ACO Accreditation Program Looking for Stakeholder Comment

The Electronic Healthcare Network Accreditation Commission, which certifies entities that process transactions or exchange health information for meeting best practices, has released for public comment draft criteria for a new accountable care organization accreditation program expected to be formally launched in early 2015.


The Electronic Healthcare Network Accreditation Commission, which certifies entities that process transactions or exchange health information for meeting best practices, has released for public comment draft criteria for a new accountable care organization accreditation program expected to be formally launched in early 2015.

EHNAC throughout this year has been developing the program, designed with input from a range of stakeholders, and targeting accountable care organizations, payers and the vendors that serve them. The program “gives a third-party stamp of approval to those ACO stakeholders who have demonstrated the secure management of protected health information and can provide assurances to their overall corporate integrity and trust between entities,” Lee Barrett, executive director of industry-supported EHNAC, said in a July interview with Health Data Management. The organization has offered a range of accreditation programs during the past 20 years.

The criteria includes detailed explanations of the flow of protected health information within a provider, payer or vendor organization including the presence or absence of business associate agreements; measures to ensure data privacy and confidentiality; technical capabilities including health information exchange, data validation and conversion using standard formats; minimum system availability of at least 98 percent; audit trails retained for at least seven years and off-site storage and retrieval; and threat and vulnerability assessments conducted at least quarterly with a documented plan for breach notification.

Additional criteria cover business practices, resources, patient consent procedures, user authorization and authentication, patient and provider engagement, population health management and reporting, and coordination of care.

The criteria are comprehensive.
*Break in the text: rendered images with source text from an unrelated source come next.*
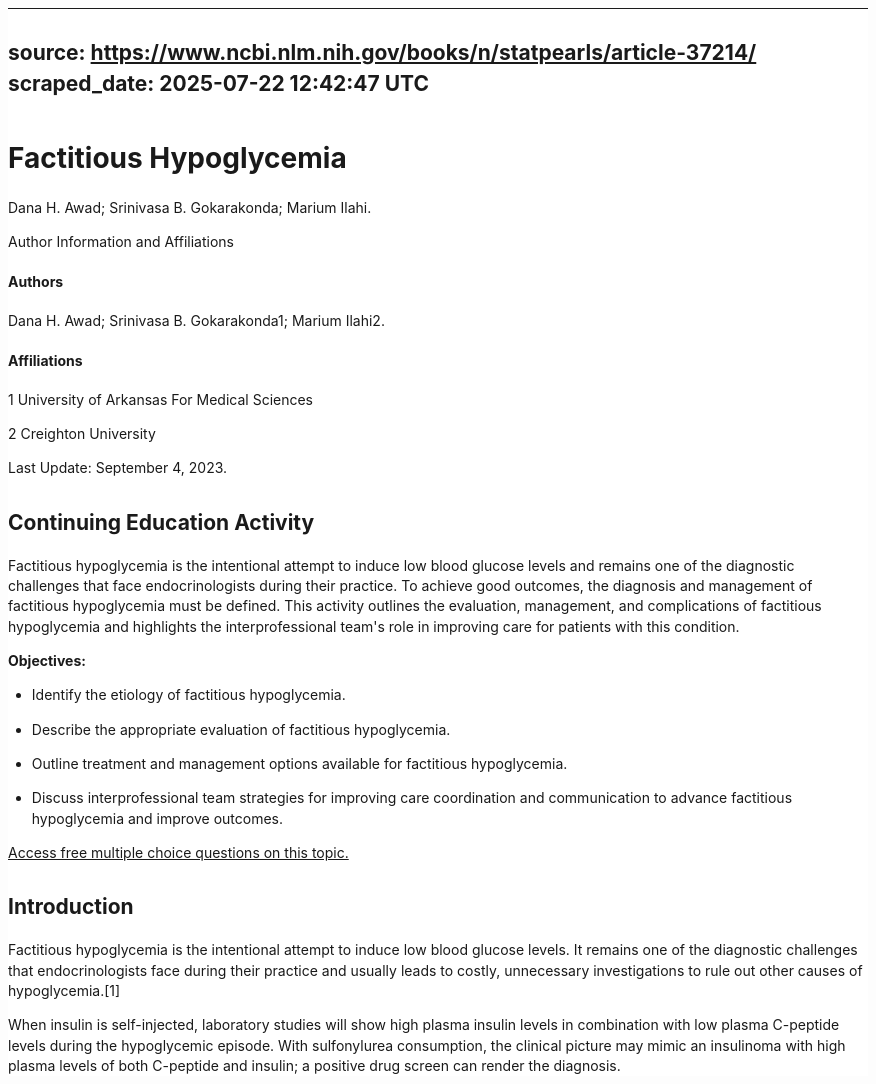 ______________________________________________________________________

## source: https://www.ncbi.nlm.nih.gov/books/n/statpearls/article-37214/ scraped_date: 2025-07-22 12:42:47 UTC

# Factitious Hypoglycemia

Dana H. Awad; Srinivasa B. Gokarakonda; Marium Ilahi.

Author Information and Affiliations

#### Authors

Dana H. Awad; Srinivasa B. Gokarakonda1; Marium Ilahi2.

#### Affiliations

1 University of Arkansas For Medical Sciences

2 Creighton University

Last Update: September 4, 2023.

## Continuing Education Activity

Factitious hypoglycemia is the intentional attempt to induce low blood glucose levels and remains one of the diagnostic challenges that face endocrinologists during their practice. To achieve good outcomes, the diagnosis and management of factitious hypoglycemia must be defined. This activity outlines the evaluation, management, and complications of factitious hypoglycemia and highlights the interprofessional team's role in improving care for patients with this condition.

**Objectives:**

- Identify the etiology of factitious hypoglycemia.

- Describe the appropriate evaluation of factitious hypoglycemia.

- Outline treatment and management options available for factitious hypoglycemia.

- Discuss interprofessional team strategies for improving care coordination and communication to advance factitious hypoglycemia and improve outcomes.

[Access free multiple choice questions on this topic.](https://www.statpearls.com/account/trialuserreg/?articleid=37214&utm_source=pubmed&utm_campaign=reviews&utm_content=37214)

## Introduction

Factitious hypoglycemia is the intentional attempt to induce low blood glucose levels. It remains one of the diagnostic challenges that endocrinologists face during their practice and usually leads to costly, unnecessary investigations to rule out other causes of hypoglycemia.[1]

When insulin is self-injected, laboratory studies will show high plasma insulin levels in combination with low plasma C-peptide levels during the hypoglycemic episode. With sulfonylurea consumption, the clinical picture may mimic an insulinoma with high plasma levels of both C-peptide and insulin; a positive drug screen can render the diagnosis.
For instance, there are 16 specific criteria for appropriate population health management and reporting, covering population identification, disease prevalence, disease measurement and reporting, preventive and screening rates, and community visibility, communication and collaboration.

Capital Clinical Integrated Network, a Medicaid ACO in Washington, D.C., and vendor HEALTHEC which offers a platform with a suite of software and services to support ACOs, completed pilot tests of the criteria in September. The tests resulted in additional criteria being added or refined, Barrett says, particularly in the areas of population health management and patient/provider engagement.

The draft criteria available for comment are here. Comments are due by Dec. 22.